Written task:
Beginning with the line that holds "Windows-apps" and ending with the last line below, please copy every line exactly, add nothing, and leave out the pictures.

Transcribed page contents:
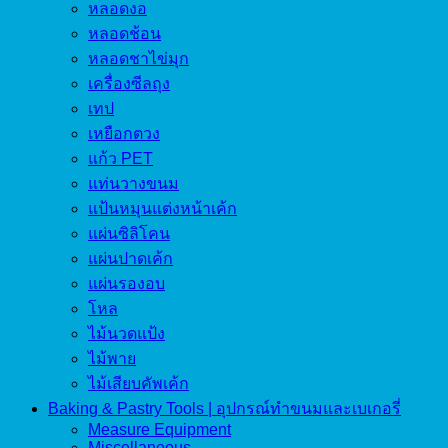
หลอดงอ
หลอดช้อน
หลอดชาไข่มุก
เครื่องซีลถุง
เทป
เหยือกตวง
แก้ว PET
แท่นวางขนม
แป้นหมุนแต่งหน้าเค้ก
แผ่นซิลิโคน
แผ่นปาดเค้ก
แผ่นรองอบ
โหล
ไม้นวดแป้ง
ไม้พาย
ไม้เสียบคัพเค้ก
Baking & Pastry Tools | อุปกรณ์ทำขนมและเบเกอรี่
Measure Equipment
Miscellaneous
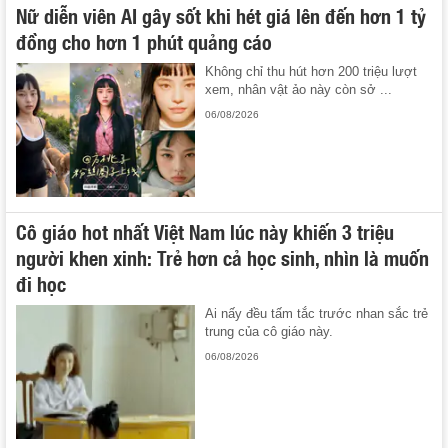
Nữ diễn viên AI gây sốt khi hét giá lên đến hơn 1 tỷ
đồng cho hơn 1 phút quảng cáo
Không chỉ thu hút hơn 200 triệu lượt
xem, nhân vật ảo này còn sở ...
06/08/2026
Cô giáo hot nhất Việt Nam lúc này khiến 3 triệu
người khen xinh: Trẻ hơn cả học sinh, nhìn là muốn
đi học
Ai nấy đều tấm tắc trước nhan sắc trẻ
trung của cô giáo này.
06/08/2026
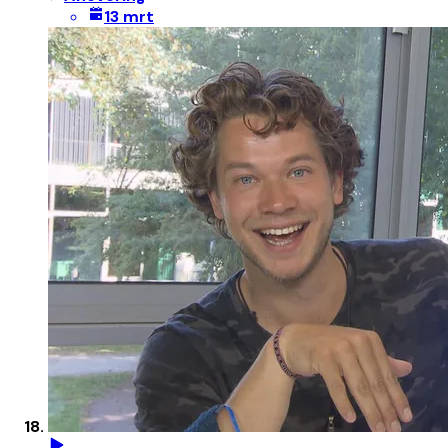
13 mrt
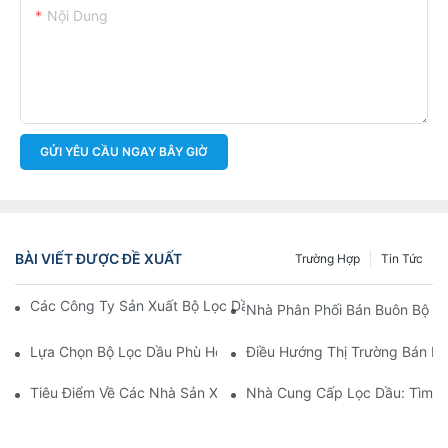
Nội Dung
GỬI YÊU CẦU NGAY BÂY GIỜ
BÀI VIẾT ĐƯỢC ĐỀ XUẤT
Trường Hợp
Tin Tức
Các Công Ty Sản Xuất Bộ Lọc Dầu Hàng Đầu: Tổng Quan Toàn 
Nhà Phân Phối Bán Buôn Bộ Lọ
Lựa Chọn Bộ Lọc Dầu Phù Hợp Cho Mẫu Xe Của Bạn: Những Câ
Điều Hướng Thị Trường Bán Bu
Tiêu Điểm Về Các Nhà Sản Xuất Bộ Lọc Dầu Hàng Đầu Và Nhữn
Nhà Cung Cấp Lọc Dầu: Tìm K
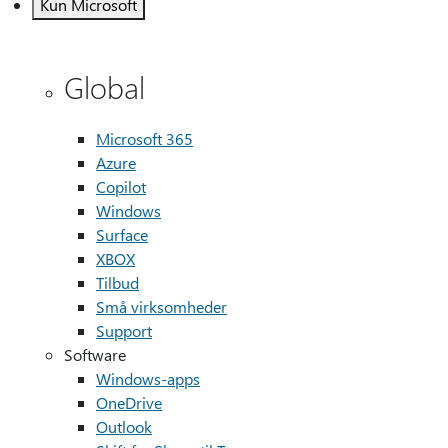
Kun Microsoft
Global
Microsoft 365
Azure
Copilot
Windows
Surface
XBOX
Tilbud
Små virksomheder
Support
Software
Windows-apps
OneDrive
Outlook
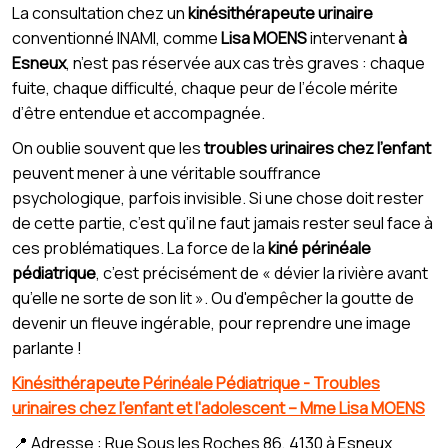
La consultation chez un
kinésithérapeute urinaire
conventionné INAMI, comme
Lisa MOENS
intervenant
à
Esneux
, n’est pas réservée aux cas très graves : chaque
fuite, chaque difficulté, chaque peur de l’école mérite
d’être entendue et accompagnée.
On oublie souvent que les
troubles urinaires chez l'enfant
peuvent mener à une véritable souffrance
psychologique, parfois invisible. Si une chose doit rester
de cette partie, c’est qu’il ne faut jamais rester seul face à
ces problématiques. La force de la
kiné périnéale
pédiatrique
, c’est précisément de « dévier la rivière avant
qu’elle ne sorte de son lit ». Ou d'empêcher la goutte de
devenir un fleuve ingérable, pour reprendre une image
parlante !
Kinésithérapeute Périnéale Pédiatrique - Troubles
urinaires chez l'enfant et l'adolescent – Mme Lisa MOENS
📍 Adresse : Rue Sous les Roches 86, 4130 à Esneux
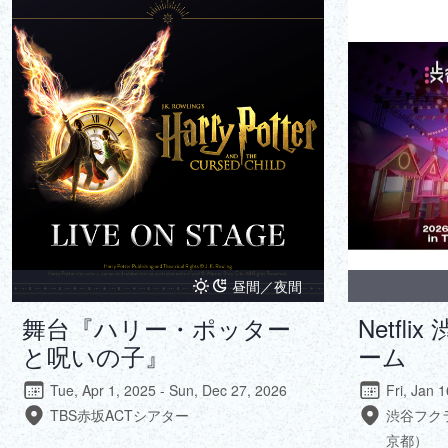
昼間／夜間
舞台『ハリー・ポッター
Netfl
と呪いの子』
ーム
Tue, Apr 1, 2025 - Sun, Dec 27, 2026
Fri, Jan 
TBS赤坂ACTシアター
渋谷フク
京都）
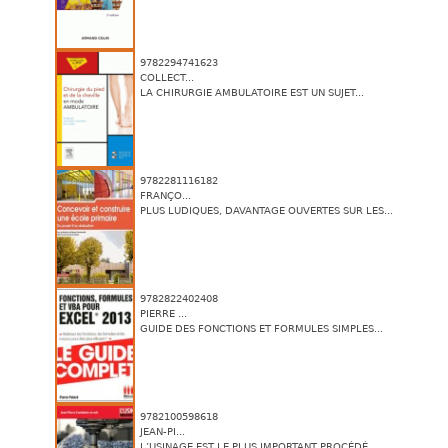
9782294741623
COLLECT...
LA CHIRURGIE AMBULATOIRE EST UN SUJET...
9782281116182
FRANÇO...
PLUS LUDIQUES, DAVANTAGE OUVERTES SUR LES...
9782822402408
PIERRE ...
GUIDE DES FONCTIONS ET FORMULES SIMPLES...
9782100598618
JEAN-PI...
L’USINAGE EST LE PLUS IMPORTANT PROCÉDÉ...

Final answer:
Windows-apps
OneDrive
Outlook
La consultation chez un
kinésithérapeute urinaire
conventionné INAMI, comme
Lisa MOENS
intervenant
à
Esneux
, n’est pas réservée aux cas très graves : chaque
fuite, chaque difficulté, chaque peur de l’école mérite
d’être entendue et accompagnée.
On oublie souvent que les
troubles urinaires chez l'enfant
peuvent mener à une véritable souffrance
psychologique, parfois invisible. Si une chose doit rester
de cette partie, c’est qu’il ne faut jamais rester seul face à
ces problématiques. La force de la
kiné périnéale
pédiatrique
, c’est précisément de « dévier la rivière avant
qu’elle ne sorte de son lit ». Ou d'empêcher la goutte de
devenir un fleuve ingérable, pour reprendre une image
parlante !
Kinésithérapeute Périnéale Pédiatrique - Troubles
urinaires chez l'enfant et l'adolescent – Mme Lisa MOENS
📍 Adresse : Rue Sous les Roches 86, 4130 à Esneux
昼間／夜間
舞台『ハリー・ポッター
Netfl
と呪いの子』
ーム
Tue, Apr 1, 2025 - Sun, Dec 27, 2026
Fri, Jan 
TBS赤坂ACTシアター
渋谷フク
京都）
9782294741623
COLLECT...
LA CHIRURGIE AMBULATOIRE EST UN SUJET...
9782281116182
FRANÇO...
PLUS LUDIQUES, DAVANTAGE OUVERTES SUR LES...
9782822402408
PIERRE ...
GUIDE DES FONCTIONS ET FORMULES SIMPLES...
9782100598618
JEAN-PI...
L’USINAGE EST LE PLUS IMPORTANT PROCÉDÉ...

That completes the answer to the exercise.